[Records from a data collection]
________________________

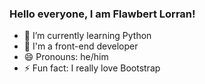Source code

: ### Hello everyone, I am Flawbert Lorran! 


- 🌱 I’m currently learning Python
- 🤔 I'm a front-end developer
- 😄 Pronouns: he/him
- ⚡ Fun fact: I really love Bootstrap
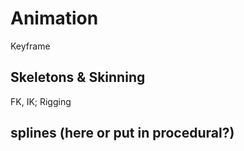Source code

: # Animation

Keyframe


## Skeletons & Skinning

FK, IK;
Rigging

## splines (here or put in procedural?)
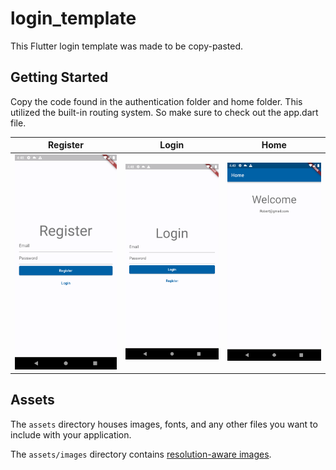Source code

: # login_template

This Flutter login template was made to be copy-pasted.

## Getting Started

Copy the code found in the authentication folder and home folder. This utilized
the built-in routing system. So make sure to check out the app.dart file.

|                  Register                   |                 Login                 |                Home                 |
| :-----------------------------------------: | :-----------------------------------: | :---------------------------------: |
| ![register view](/screenshots/register.png) | ![login view](/screenshots/login.png) | ![home view](/screenshots/home.png) |

## Assets

The `assets` directory houses images, fonts, and any other files you want to
include with your application.

The `assets/images` directory contains
[resolution-aware images](https://flutter.dev/docs/development/ui/assets-and-images#resolution-aware).
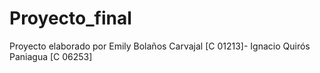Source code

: # Proyecto_final
Proyecto elaborado por Emily Bolaños Carvajal [C 01213]- Ignacio Quirós Paniagua [C 06253]
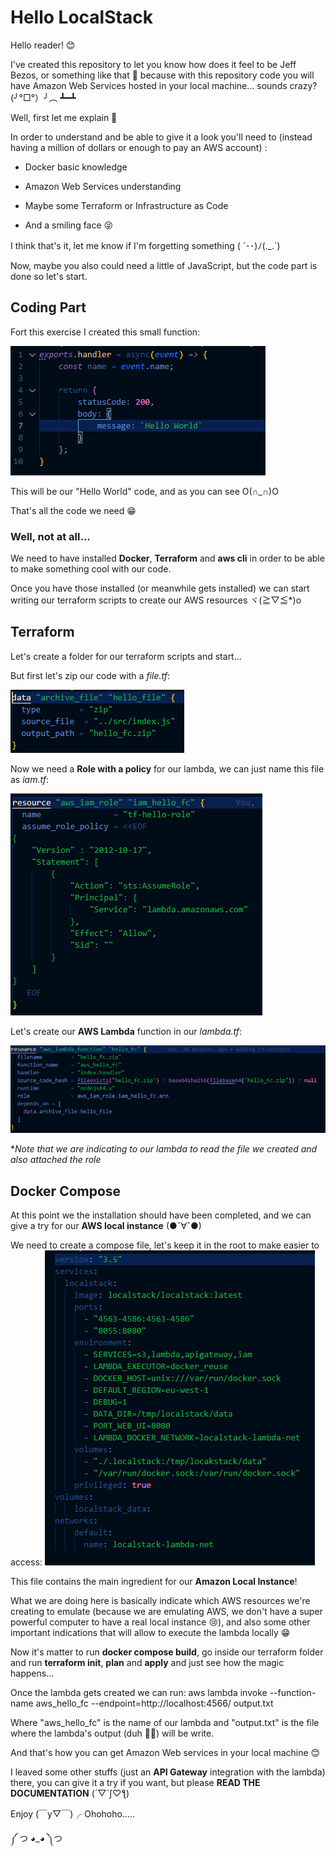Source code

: # Hello LocalStack

Hello reader! 😊

I've created this repository to let you know how does it feel to be Jeff Bezos, or something like that 🤣 because with this repository code you will have Amazon Web Services hosted in your local machine... 
sounds crazy? (╯°□°）╯︵ ┻━┻



Well, first let me explain 🙂

In order to understand and be able to give it a look you'll need to (instead having a million of dollars or enough to pay an AWS account) :

* Docker basic knowledge

* Amazon Web Services understanding

* Maybe some Terraform or Infrastructure as Code

* And a smiling face 😝 

  

I think that's it, let me know if I'm forgetting something ( ´･･)ﾉ(._.`)

Now, maybe you also could need a little of JavaScript, but the code part is done so let's start. 

## Coding Part

Fort this exercise I created this small function: 

![image-20210720194613173](https://raw.githubusercontent.com/iAlan02/hello-localstack/9f15d93061733eda3e6fc5966fbaf228d2cf7b2e/img/image-20210720194613173.png)

This will be our "Hello World" code, and as you can see O(∩_∩)O

That's all the code we need 😁



### Well, not at all...

We need to have installed **Docker**, **Terraform** and **aws cli** in order to be able to make something cool with our code.



Once you have those installed (or meanwhile gets installed) we can start writing our terraform scripts to create our AWS resources ヾ(≧▽≦*)o



## Terraform 

Let's create a folder for our terraform scripts and start...

But first let's zip our code with a *file.tf*:

![image-20210720195918628](https://raw.githubusercontent.com/iAlan02/hello-localstack/9f15d93061733eda3e6fc5966fbaf228d2cf7b2e/img/image-20210720195918628.png)

Now we need a **Role with a policy** for our lambda, we can just name this file as *iam.tf*:

![image-20210720195955208](https://raw.githubusercontent.com/iAlan02/hello-localstack/9f15d93061733eda3e6fc5966fbaf228d2cf7b2e/img/image-20210720200154020.png)

Let's create our **AWS Lambda** function in our *lambda.tf*: 

![image-20210720200154020](https://raw.githubusercontent.com/iAlan02/hello-localstack/9f15d93061733eda3e6fc5966fbaf228d2cf7b2e/img/image-20210720195955208.png)

**Note that we are indicating to our lambda to read the file we created and also attached the role*



## Docker Compose 

At this point we the installation should have been completed, and we can give a try for our **AWS local instance** (●ˇ∀ˇ●)

We need to create a compose file, let's keep it in the root to make easier to access:
![image-20210720200442709](https://raw.githubusercontent.com/iAlan02/hello-localstack/9f15d93061733eda3e6fc5966fbaf228d2cf7b2e/img/image-20210720200442709.png)

This file contains the main ingredient for our **Amazon Local Instance**! 

What we are doing here is basically indicate which AWS resources we're creating to emulate (because we are emulating AWS, we don't have a super powerful computer to have a real local instance 😢), and also some other important indications that will allow to execute the lambda locally 😁

Now it's matter to run **docker compose build**, go inside our terraform folder and run **terraform init**, **plan** and **apply** and just see how the magic happens...


Once the lambda gets created we can run: 
aws lambda invoke --function-name aws_hello_fc --endpoint=http://localhost:4566/ output.txt

Where "aws_hello_fc" is the name of our lambda and "output.txt" is the file where the lambda's output (duh 🤦‍♂️) will be write.

 

And that's how you can get Amazon Web services in your local machine 😊

I leaved some other stuffs (just an **API Gateway** integration with the lambda) there, you can give it a try if you want, but please **READ THE DOCUMENTATION** (´▽`ʃ♡ƪ)


Enjoy (￣y▽￣)╭ Ohohoho.....

 ༼ つ ◕_◕ ༽つ

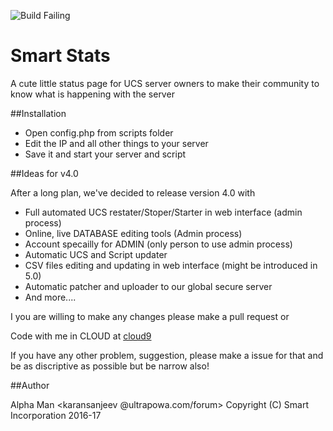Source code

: ![Build Failing](https://img.shields.io/badge/build-failing-red.svg)

# Smart Stats

A cute little status page for UCS server owners to make their community to know what is happening with the server

##Installation

* Open config.php from scripts folder
* Edit the IP and all other things to your server
* Save it and start your server and script

##Ideas for v4.0

After a long plan, we've decided to release version 4.0 with 

* Full automated UCS restater/Stoper/Starter in web interface (admin process)
* Online, live DATABASE editing tools (Admin process)
* Account specailly for ADMIN (only person to use admin process)
* Automatic UCS and Script updater
* CSV files editing and updating in web interface (might be introduced in 5.0)
* Automatic patcher and uploader to our global secure server
* And more....

I you are willing to make any changes please make a pull request or

Code with me in CLOUD at [cloud9](https://ide.c9.io/karansanjeev/smartstats "come on, click it")

If you have any other problem, suggestion, please make a issue for that and be as discriptive as possible but be narrow also!

##Author

Alpha Man <karansanjeev @ultrapowa.com/forum>
Copyright (C) Smart Incorporation 2016-17


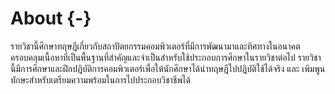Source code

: # About {-}

รายวิชานี้ศึกษาทฤษฎีเกี่ยวกับสถาปัตยกรรมคอมพิวเตอร์ที่มีการพัฒนามาและทิศทางในอนาคต ครอบคลุมเนื้อหาที่เป็นพื้นฐานที่สำคัญและจำเป็นสำหรับใช้ประกอบการศึกษาในรายวิชาต่อไป รายวิชานี้มีการศึกษาและฝึกปฎิบัติการคอมพิวเตอร์เพื่อให้นักศึกษาได้นำทฤษฎีไปปฎิบัติใช้ได้จริง และ เพิมพูนทักษะสำหรับเตรียมความพร้อมในการไปประกอบวิชาชีพได้
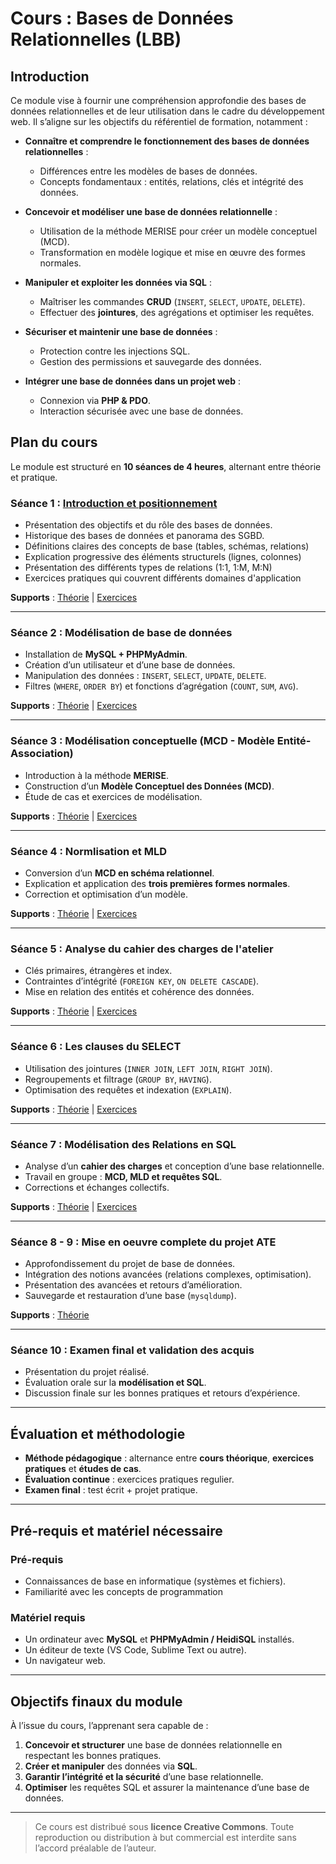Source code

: # **Cours : Bases de Données Relationnelles (LBB)**

## **Introduction**
Ce module vise à fournir une compréhension approfondie des bases de données relationnelles et de leur utilisation dans le cadre du développement web. Il s’aligne sur les objectifs du référentiel de formation, notamment :

- **Connaître et comprendre le fonctionnement des bases de données relationnelles** :
  - Différences entre les modèles de bases de données.
  - Concepts fondamentaux : entités, relations, clés et intégrité des données.
  
- **Concevoir et modéliser une base de données relationnelle** :
  - Utilisation de la méthode MERISE pour créer un modèle conceptuel (MCD).
  - Transformation en modèle logique et mise en œuvre des formes normales.

- **Manipuler et exploiter les données via SQL** :
  - Maîtriser les commandes **CRUD** (`INSERT`, `SELECT`, `UPDATE`, `DELETE`).
  - Effectuer des **jointures**, des agrégations et optimiser les requêtes.

- **Sécuriser et maintenir une base de données** :
  - Protection contre les injections SQL.
  - Gestion des permissions et sauvegarde des données.

- **Intégrer une base de données dans un projet web** :
  - Connexion via **PHP & PDO**.
  - Interaction sécurisée avec une base de données.

## **Plan du cours**
Le module est structuré en **10 séances de 4 heures**, alternant entre théorie et pratique.

### **Séance 1 : [Introduction et positionnement](session_1.md)**
- Présentation des objectifs et du rôle des bases de données.
- Historique des bases de données et panorama des SGBD.
- Définitions claires des concepts de base (tables, schémas, relations)
- Explication progressive des éléments structurels (lignes, colonnes)
- Présentation des différents types de relations (1:1, 1:M, M:N)
- Exercices pratiques qui couvrent différents domaines d'application

**Supports** : [Théorie](session_1.md) | [Exercices](session_1_exo.md)

---

### **Séance 2 : Modélisation de base de données**
- Installation de **MySQL + PHPMyAdmin**.
- Création d’un utilisateur et d’une base de données.
- Manipulation des données : `INSERT`, `SELECT`, `UPDATE`, `DELETE`.
- Filtres (`WHERE`, `ORDER BY`) et fonctions d’agrégation (`COUNT`, `SUM`, `AVG`).

**Supports** : [Théorie](session_2.md) | [Exercices](session_2_exo.md)

---

### **Séance 3 : Modélisation conceptuelle (MCD - Modèle Entité-Association)**
- Introduction à la méthode **MERISE**.
- Construction d’un **Modèle Conceptuel des Données (MCD)**.
- Étude de cas et exercices de modélisation.

**Supports** : [Théorie](session_3.md) | [Exercices](session_3_exo.md)

---

### **Séance 4 : Normlisation et MLD**
- Conversion d’un **MCD en schéma relationnel**.
- Explication et application des **trois premières formes normales**.
- Correction et optimisation d’un modèle.

**Supports** : [Théorie](session_4.md) | [Exercices](session_4_exo.md)

---

### **Séance 5 : Analyse du cahier des charges de l'atelier**
- Clés primaires, étrangères et index.
- Contraintes d’intégrité (`FOREIGN KEY`, `ON DELETE CASCADE`).
- Mise en relation des entités et cohérence des données.

**Supports** : [Théorie](session_5.md) | [Exercices](session_5_exo.md)

---

### **Séance 6 : Les clauses du SELECT**
- Utilisation des jointures (`INNER JOIN`, `LEFT JOIN`, `RIGHT JOIN`).
- Regroupements et filtrage (`GROUP BY`, `HAVING`).
- Optimisation des requêtes et indexation (`EXPLAIN`).

**Supports** : [Théorie](session_6.md) | [Exercices](session_6_exo.md)

---

### **Séance 7 : Modélisation des Relations en SQL**
- Analyse d’un **cahier des charges** et conception d’une base relationnelle.
- Travail en groupe : **MCD, MLD et requêtes SQL**.
- Corrections et échanges collectifs.

**Supports** : [Théorie](session_7.md) | [Exercices](session_7_exo.md)

---

### **Séance 8 - 9 : Mise en oeuvre complete du projet ATE**
- Approfondissement du projet de base de données.
- Intégration des notions avancées (relations complexes, optimisation).
- Présentation des avancées et retours d’amélioration.
- Sauvegarde et restauration d’une base (`mysqldump`).


**Supports** : [Théorie](session_8.md)

---

### **Séance 10 : Examen final et validation des acquis**
- Présentation du projet réalisé.
- Évaluation orale sur la **modélisation et SQL**.
- Discussion finale sur les bonnes pratiques et retours d’expérience.


---

## **Évaluation et méthodologie**
- **Méthode pédagogique** : alternance entre **cours théorique**, **exercices pratiques** et **études de cas**.
- **Évaluation continue** : exercices pratiques regulier.
- **Examen final** : test écrit + projet pratique.

---

## **Pré-requis et matériel nécessaire**
### **Pré-requis**
- Connaissances de base en informatique (systèmes et fichiers).
- Familiarité avec les concepts de programmation

### **Matériel requis**
- Un ordinateur avec **MySQL** et **PHPMyAdmin / HeidiSQL** installés.
- Un éditeur de texte (VS Code, Sublime Text ou autre).
- Un navigateur web.

---

## **Objectifs finaux du module**
À l’issue du cours, l’apprenant sera capable de :
1. **Concevoir et structurer** une base de données relationnelle en respectant les bonnes pratiques.
2. **Créer et manipuler** des données via **SQL**.
3. **Garantir l’intégrité et la sécurité** d’une base relationnelle.
4. **Optimiser** les requêtes SQL et assurer la maintenance d’une base de données.

---
> Ce cours est distribué sous **licence Creative Commons**. Toute reproduction ou distribution à but commercial est interdite sans l’accord préalable de l’auteur.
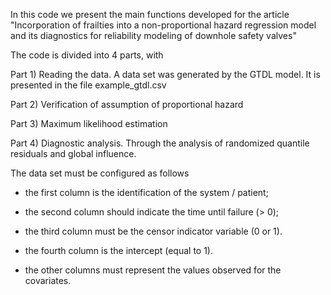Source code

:In this code we present the main functions developed for the article "Incorporation of frailties into a non-proportional hazard regression model and its diagnostics for reliability modeling of downhole safety valves"

The code is divided into 4 parts, with 

Part 1) Reading the data. A data set was generated by the GTDL model. It is presented in the file example_gtdl.csv 

Part 2) Verification of assumption of proportional hazard 

Part 3) Maximum likelihood estimation

Part 4) Diagnostic analysis. Through the analysis of randomized quantile residuals and global influence.

The data set must be configured as follows

- the first column is the identification of the system / patient;

- the second column should indicate the time until failure (> 0);

- the third column must be the censor indicator variable (0 or 1).

- the fourth column is the intercept (equal to 1).

- the other columns must represent the values observed for the covariates.
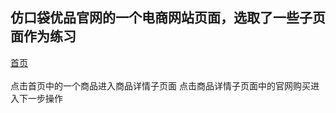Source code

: 
仿口袋优品官网的一个电商网站页面，选取了一些子页面作为练习
------
[首页](https://zhongxiangbin.github.io/aiershou/index_koudai.html)  
<br/>
点击首页中的一个商品进入商品详情子页面
点击商品详情子页面中的官网购买进入下一步操作
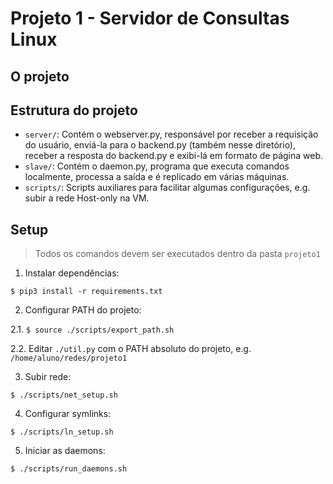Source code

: # Projeto 1 - Servidor de Consultas Linux

## O projeto

## Estrutura do projeto

- `server/`: Contém o webserver.py, responsável por receber a requisição do usuário, enviá-la para o backend.py (também nesse diretório), receber a resposta do backend.py e exibi-lá em formato de página web.
- `slave/`: Contém o daemon.py, programa que executa comandos localmente, processa a saída e é replicado em várias máquinas.
- `scripts/`: Scripts auxiliares para facilitar algumas configurações, e.g. subir a rede Host-only na VM.

## Setup

> Todos os comandos devem ser executados dentro da pasta `projeto1`

1. Instalar dependências:

`$ pip3 install -r requirements.txt`

2. Configurar PATH do projeto:

2.1. `$ source ./scripts/export_path.sh`

2.2. Editar `./util.py` com o PATH absoluto do projeto, e.g. `/home/aluno/redes/projeto1`

3. Subir rede:

`$ ./scripts/net_setup.sh`

4. Configurar symlinks:

`$ ./scripts/ln_setup.sh`

5. Iniciar as daemons:

`$ ./scripts/run_daemons.sh`
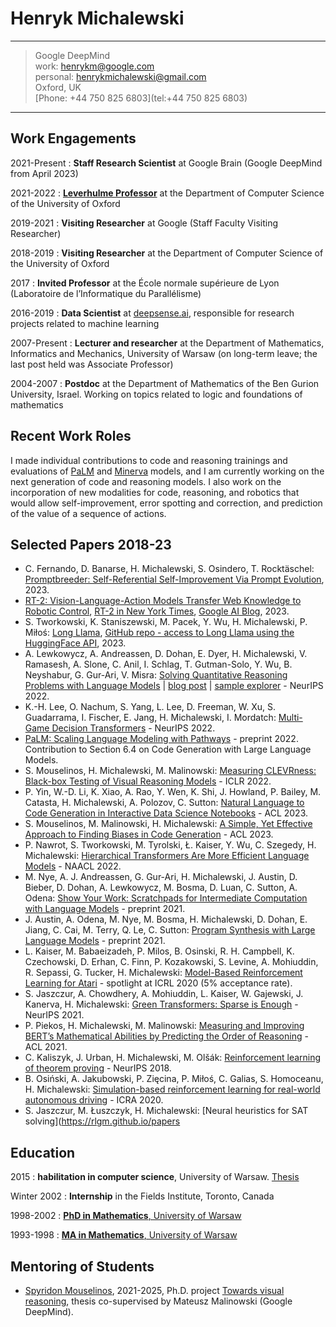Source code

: Henryk Michalewski
==================

----

> Google DeepMind\
> work: henrykm@google.com\
> personal: henrykmichalewski@gmail.com\
> Oxford, UK\
> [Phone: +44 750 825 6803](tel:+44 750 825 6803)

----

Work Engagements
----------------

2021-Present
:   **Staff Research Scientist** at Google Brain (Google DeepMind from April 2023)

2021-2022
:   [**Leverhulme Professor**](https://www.leverhulme.ac.uk/listings?field_grant_scheme_target_id=15) at the Department of Computer Science of the University of Oxford

2019-2021
:   **Visiting Researcher** at Google (Staff Faculty Visiting Researcher)

2018-2019
:   **Visiting Researcher** at the Department of Computer Science of the University of Oxford

2017
:   **Invited Professor** at the École normale supérieure de Lyon (Laboratoire de l’Informatique du Parallélisme)

2016-2019
:   **Data Scientist** at [deepsense.ai](https://deepsense.ai/), responsible for research projects related to machine learning

2007-Present
:   **Lecturer and researcher** at the Department of Mathematics, Informatics and Mechanics, University of Warsaw (on long-term leave; the last post held was Associate Professor)

2004-2007
:   **Postdoc** at the Department of Mathematics of the Ben Gurion University, Israel. Working on topics related to logic and foundations of mathematics

Recent Work Roles
-----------------

I made individual contributions to code and reasoning trainings and evaluations of [PaLM](https://arxiv.org/abs/2204.02311) and [Minerva](https://arxiv.org/abs/2206.14858) models, and I am currently working on the next generation of code and reasoning models. I also work on the incorporation of new modalities for code, reasoning, and robotics that would allow self-improvement, error spotting and correction, and prediction of the value of a sequence of actions.

Selected Papers 2018-23
-----------------------

- C. Fernando, D. Banarse, H. Michalewski, S. Osindero, T. Rocktäschel: [Promptbreeder: Self-Referential Self-Improvement Via Prompt Evolution](https://arxiv.org/abs/2309.16797), 2023.
- [RT-2: Vision-Language-Action Models Transfer Web Knowledge to Robotic Control](https://arxiv.org/abs/2307.15818), [RT-2 in New York Times](https://www.nytimes.com/2023/07/28/technology/google-robots-ai.html), [Google AI Blog](https://blog.google/technology/ai/google-deepmind-rt2-robotics-vla-model/), 2023.
- S. Tworkowski, K. Staniszewski, M. Pacek, Y. Wu, H. Michalewski, P. Miłoś: [Long Llama](https://arxiv.org/abs/2307.03170), [GitHub repo - access to Long Llama using the HuggingFace API](https://github.com/CStanKonrad/long_llama), 2023.
- A. Lewkowycz, A. Andreassen, D. Dohan, E. Dyer, H. Michalewski, V. Ramasesh, A. Slone, C. Anil, I. Schlag, T. Gutman-Solo, Y. Wu, B. Neyshabur, G. Gur-Ari, V. Misra: [Solving Quantitative Reasoning Problems with Language Models](https://arxiv.org/abs/2206.14858) | [blog post](https://ai.googleblog.com/2022/06/minerva-solving-quantitative-reasoning.html) | [sample explorer](https://minerva-demo.github.io/#category=Algebra&amp;index=1) - NeurIPS 2022.
- K.-H. Lee, O. Nachum, S. Yang, L. Lee, D. Freeman, W. Xu, S. Guadarrama, I. Fischer, E. Jang, H. Michalewski, I. Mordatch: [Multi-Game Decision Transformers](https://sites.google.com/corp/view/multi-game-transformers/home?authuser=0) - NeurIPS 2022.
- [PaLM: Scaling Language Modeling with Pathways](https://arxiv.org/abs/2204.02311) - preprint 2022. Contribution to Section 6.4 on Code Generation with Large Language Models.
- S. Mouselinos, H. Michalewski, M. Malinowski: [Measuring CLEVRness: Black-box Testing of Visual Reasoning Models](https://openreview.net/forum?id=UtGtoS4CYU) - ICLR 2022.
- P. Yin, W.-D. Li, K. Xiao, A. Rao, Y. Wen, K. Shi, J. Howland, P. Bailey, M. Catasta, H. Michalewski, A. Polozov, C. Sutton: [Natural Language to Code Generation in Interactive Data Science Notebooks](https://arxiv.org/abs/2212.09248) - ACL 2023.
- S. Mouselinos, M. Malinowski, H. Michalewski: [A Simple, Yet Effective Approach to Finding Biases in Code Generation](https://arxiv.org/abs/2211.00609) - ACL 2023.
- P. Nawrot, S. Tworkowski, M. Tyrolski, Ł. Kaiser, Y. Wu, C. Szegedy, H. Michalewski: [Hierarchical Transformers Are More Efficient Language Models](https://drive.google.com/file/d/1Wy48nMixjH5wWPuXVyRdCfFTTNLFYM25/view?usp=sharing) - NAACL 2022.
- M. Nye, A. J. Andreassen, G. Gur-Ari, H. Michalewski, J. Austin, D. Bieber, D. Dohan, A. Lewkowycz, M. Bosma, D. Luan, C. Sutton, A. Odena: [Show Your Work: Scratchpads for Intermediate Computation with Language Models](https://openreview.net/forum?id=iedYJm92o0a) - preprint 2021.
- J. Austin, A. Odena, M. Nye, M. Bosma, H. Michalewski, D. Dohan, E. Jiang, C. Cai, M. Terry, Q. Le, C. Sutton: [Program Synthesis with Large Language Models](https://arxiv.org/abs/2108.07732) - preprint 2021.
- L. Kaiser, M. Babaeizadeh, P. Milos, B. Osinski, R. H. Campbell, K. Czechowski, D. Erhan, C. Finn, P. Kozakowski, S. Levine, A. Mohiuddin, R. Sepassi, G. Tucker, H. Michalewski: [Model-Based Reinforcement Learning for Atari](https://arxiv.org/abs/1903.00374) - spotlight at ICRL 2020 (5% acceptance rate).
- S. Jaszczur, A. Chowdhery, A. Mohiuddin, L. Kaiser, W. Gajewski, J. Kanerva, H. Michalewski: [Green Transformers: Sparse is Enough](https://drive.google.com/file/d/1Ez38CUMpohinvo_4Eq4GNZ6u0azd-_VV/view) - NeurIPS 2021.
- P. Piekos, H. Michalewski, M. Malinowski: [Measuring and Improving BERT’s Mathematical Abilities by Predicting the Order of Reasoning](https://www.mimuw.edu.pl/~henrykm/pubs_2020/order_of_reasoning.pdf) - ACL 2021.
- C. Kaliszyk, J. Urban, H. Michalewski, M. Olšák: [Reinforcement learning of theorem proving](https://papers.nips.cc/paper/8098-reinforcement-learning-of-theorem-proving) - NeurIPS 2018.
- B. Osiński, A. Jakubowski, P. Zięcina, P. Miłoś, C. Galias, S. Homoceanu, H. Michalewski: [Simulation-based reinforcement learning for real-world autonomous driving](https://www.mimuw.edu.pl/~henrykm/pubs_2019/sim2real_outdoor.pdf) - ICRA 2020.
- S. Jaszczur, M. Łuszczyk, H. Michalewski: [Neural heuristics for SAT solving](https://rlgm.github.io/papers

Education
---------

2015
:   **habilitation in computer science**, University of Warsaw. [Thesis](http://duch.mimuw.edu.pl/~henrykm/pubs_other/autoreferat_en.pdf)

Winter 2002
:   **Internship** in the Fields Institute, Toronto, Canada

1998-2002
:   [**PhD in Mathematics**, University of Warsaw](http://duch.mimuw.edu.pl/~henrykm/pubs_other/phd_thesis.ps)

1993-1998
:   [**MA in Mathematics**, University of Warsaw](https://www.mimuw.edu.pl/~henrykm/pubs_other/ma_thesis.pdf)

Mentoring of Students
---------------------

- [Spyridon Mouselinos](https://spyrosmouselinos.github.io/), 2021-2025, Ph.D. project [Towards visual reasoning](https://sites.google.com/view/visualreasoning/home), thesis co-supervised by Mateusz Malinowski (Google DeepMind).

________________________

**DIRECTIVE:**
Search the data above and return each line in which "module" occurs.

**SOLUTION TO THE EXERCISE:**
Ce module vise à fournir une compréhension approfondie des bases de données relationnelles et de leur utilisation dans le cadre du développement web. Il s’aligne sur les objectifs du référentiel de formation, notamment :
Le module est structuré en **10 séances de 4 heures**, alternant entre théorie et pratique.
## **Objectifs finaux du module**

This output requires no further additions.